Data for review ->
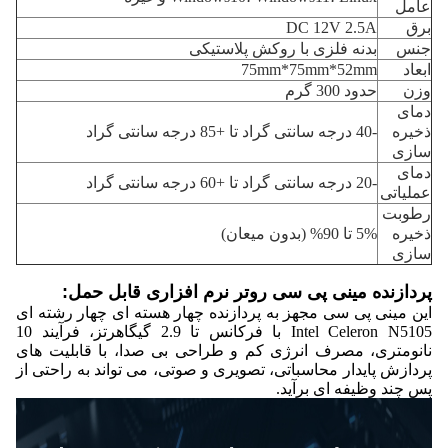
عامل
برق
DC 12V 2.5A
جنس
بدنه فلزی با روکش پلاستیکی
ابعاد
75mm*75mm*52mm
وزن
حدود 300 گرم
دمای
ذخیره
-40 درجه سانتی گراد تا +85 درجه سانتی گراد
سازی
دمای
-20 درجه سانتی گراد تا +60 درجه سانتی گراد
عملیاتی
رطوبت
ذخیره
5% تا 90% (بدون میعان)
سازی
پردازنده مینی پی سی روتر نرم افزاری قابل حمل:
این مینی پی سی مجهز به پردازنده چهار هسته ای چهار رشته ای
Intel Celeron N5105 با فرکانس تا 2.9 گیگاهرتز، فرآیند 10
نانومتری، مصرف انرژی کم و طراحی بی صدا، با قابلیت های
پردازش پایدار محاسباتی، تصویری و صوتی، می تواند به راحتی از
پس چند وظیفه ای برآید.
* * *
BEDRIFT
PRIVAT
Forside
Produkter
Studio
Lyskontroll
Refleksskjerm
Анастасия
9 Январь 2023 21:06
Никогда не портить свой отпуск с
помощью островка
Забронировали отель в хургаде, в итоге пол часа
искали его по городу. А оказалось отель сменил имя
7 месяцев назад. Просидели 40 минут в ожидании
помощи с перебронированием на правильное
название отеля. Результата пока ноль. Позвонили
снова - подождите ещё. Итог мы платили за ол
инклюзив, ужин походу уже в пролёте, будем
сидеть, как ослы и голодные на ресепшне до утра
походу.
...
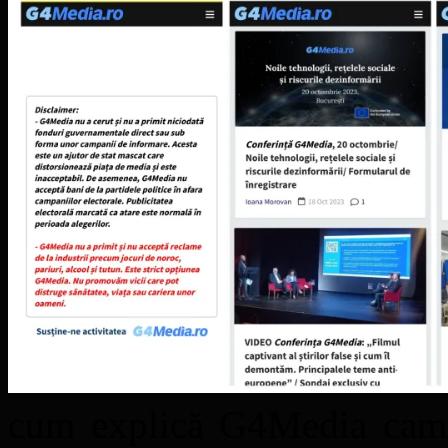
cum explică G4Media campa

Exercise instructions -> Your task is to find each line in the entries that contains the string "سانتی" and copy it.

Task response ->
-40 درجه سانتی گراد تا +85 درجه سانتی گراد
-20 درجه سانتی گراد تا +60 درجه سانتی گراد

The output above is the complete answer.